*** EXTRACTED MATERIAL Section Begins ***

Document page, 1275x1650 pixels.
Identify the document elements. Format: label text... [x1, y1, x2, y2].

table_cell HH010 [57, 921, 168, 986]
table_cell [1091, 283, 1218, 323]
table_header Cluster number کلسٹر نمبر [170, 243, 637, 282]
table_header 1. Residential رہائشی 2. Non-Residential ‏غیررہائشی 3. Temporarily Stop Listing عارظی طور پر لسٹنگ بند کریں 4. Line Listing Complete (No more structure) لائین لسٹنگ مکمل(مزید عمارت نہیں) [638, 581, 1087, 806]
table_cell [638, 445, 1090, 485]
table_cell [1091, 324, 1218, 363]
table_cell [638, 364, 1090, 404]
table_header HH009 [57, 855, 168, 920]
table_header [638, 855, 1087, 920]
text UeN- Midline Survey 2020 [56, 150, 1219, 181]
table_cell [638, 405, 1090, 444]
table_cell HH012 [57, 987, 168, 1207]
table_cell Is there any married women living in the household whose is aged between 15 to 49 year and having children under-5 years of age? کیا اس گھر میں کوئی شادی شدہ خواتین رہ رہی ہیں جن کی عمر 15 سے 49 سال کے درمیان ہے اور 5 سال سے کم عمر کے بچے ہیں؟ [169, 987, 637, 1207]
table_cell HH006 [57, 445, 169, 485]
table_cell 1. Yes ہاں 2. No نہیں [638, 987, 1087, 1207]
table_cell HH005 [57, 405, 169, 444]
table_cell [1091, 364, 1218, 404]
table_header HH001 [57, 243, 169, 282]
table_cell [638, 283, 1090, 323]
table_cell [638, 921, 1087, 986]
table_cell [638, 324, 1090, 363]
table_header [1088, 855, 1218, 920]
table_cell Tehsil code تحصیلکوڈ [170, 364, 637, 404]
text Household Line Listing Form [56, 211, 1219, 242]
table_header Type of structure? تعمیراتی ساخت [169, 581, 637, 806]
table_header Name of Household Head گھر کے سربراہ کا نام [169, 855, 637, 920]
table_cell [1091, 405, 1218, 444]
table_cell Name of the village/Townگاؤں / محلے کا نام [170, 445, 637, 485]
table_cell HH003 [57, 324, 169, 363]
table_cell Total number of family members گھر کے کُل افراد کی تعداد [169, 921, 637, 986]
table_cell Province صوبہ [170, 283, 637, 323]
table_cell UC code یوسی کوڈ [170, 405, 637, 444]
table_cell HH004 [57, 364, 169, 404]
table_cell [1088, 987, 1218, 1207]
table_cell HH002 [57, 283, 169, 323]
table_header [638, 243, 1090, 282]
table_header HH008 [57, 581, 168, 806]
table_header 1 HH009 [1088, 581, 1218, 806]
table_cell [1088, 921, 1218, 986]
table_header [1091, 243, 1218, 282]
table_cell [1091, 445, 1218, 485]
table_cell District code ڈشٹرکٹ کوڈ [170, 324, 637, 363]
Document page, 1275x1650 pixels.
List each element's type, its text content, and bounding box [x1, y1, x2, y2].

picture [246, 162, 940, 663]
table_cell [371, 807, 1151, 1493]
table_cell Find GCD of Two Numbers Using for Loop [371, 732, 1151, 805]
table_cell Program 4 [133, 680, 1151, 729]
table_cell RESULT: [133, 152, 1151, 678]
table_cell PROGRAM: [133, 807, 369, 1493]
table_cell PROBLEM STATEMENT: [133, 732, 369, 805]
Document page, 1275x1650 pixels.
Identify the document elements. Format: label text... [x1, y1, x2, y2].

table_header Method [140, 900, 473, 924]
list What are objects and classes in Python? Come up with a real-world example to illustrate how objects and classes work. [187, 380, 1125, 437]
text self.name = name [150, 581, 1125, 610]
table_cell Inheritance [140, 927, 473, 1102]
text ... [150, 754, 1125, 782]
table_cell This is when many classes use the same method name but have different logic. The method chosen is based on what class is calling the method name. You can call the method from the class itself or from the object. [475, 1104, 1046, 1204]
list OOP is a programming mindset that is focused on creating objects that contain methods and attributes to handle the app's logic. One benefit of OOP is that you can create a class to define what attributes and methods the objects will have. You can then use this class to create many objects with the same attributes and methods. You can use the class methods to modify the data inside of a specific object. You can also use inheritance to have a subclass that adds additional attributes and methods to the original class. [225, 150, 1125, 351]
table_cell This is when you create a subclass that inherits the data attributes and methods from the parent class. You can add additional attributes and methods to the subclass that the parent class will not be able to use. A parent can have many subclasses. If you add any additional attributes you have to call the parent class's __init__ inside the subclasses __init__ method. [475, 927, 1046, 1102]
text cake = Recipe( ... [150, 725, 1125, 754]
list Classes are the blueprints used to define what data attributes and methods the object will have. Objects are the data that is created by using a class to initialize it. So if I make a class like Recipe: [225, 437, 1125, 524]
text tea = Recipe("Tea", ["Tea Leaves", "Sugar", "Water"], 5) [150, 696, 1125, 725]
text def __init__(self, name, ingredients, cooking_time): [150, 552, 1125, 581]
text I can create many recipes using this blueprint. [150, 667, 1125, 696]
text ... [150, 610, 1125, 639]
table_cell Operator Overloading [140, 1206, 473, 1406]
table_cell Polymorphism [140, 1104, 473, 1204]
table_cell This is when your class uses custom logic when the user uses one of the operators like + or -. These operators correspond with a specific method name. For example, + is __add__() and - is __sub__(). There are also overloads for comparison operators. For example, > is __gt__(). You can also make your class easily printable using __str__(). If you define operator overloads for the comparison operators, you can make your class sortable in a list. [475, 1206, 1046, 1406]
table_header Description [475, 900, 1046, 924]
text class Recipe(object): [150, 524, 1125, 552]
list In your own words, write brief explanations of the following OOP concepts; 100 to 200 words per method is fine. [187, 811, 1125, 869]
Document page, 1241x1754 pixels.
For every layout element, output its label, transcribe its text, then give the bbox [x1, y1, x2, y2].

*** EXTRACTED MATERIAL Section Ends ***

EXERCISE PROMPT: Count how many lines in the data above hold the string "then", and give the number with no other words.

RESULT OF THE EXERCISE: 2